▶ **HOW TO COMPLETE THIS TASK**: Which lines in the listing below contain the string "ของบร"? Copy each of those lines in full.

• • • • • • •

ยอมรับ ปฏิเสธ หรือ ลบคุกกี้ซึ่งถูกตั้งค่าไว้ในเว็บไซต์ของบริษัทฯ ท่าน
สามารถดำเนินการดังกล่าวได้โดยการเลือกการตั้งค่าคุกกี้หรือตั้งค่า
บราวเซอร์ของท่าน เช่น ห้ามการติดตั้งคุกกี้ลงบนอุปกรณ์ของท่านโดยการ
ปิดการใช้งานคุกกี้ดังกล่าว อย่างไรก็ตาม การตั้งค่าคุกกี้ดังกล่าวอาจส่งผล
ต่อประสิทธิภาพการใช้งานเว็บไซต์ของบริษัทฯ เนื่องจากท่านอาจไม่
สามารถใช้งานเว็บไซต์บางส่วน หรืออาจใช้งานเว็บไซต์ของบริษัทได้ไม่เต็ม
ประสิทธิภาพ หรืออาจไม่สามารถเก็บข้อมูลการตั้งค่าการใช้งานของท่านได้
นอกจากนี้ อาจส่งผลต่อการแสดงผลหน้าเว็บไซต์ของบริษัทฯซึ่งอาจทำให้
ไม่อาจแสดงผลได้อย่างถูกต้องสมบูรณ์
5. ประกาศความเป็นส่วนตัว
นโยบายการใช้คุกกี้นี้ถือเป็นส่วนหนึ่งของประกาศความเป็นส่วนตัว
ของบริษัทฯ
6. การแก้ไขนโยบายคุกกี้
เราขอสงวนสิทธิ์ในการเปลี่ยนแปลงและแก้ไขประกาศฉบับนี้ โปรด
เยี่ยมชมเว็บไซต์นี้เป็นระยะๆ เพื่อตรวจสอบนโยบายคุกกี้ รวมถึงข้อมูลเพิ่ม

• • • • • • •

▶ **ANSWER FOR THIS EXERCISE**:
ยอมรับ ปฏิเสธ หรือ ลบคุกกี้ซึ่งถูกตั้งค่าไว้ในเว็บไซต์ของบริษัทฯ ท่าน
ต่อประสิทธิภาพการใช้งานเว็บไซต์ของบริษัทฯ เนื่องจากท่านอาจไม่
สามารถใช้งานเว็บไซต์บางส่วน หรืออาจใช้งานเว็บไซต์ของบริษัทได้ไม่เต็ม
นอกจากนี้ อาจส่งผลต่อการแสดงผลหน้าเว็บไซต์ของบริษัทฯซึ่งอาจทำให้
ของบริษัทฯ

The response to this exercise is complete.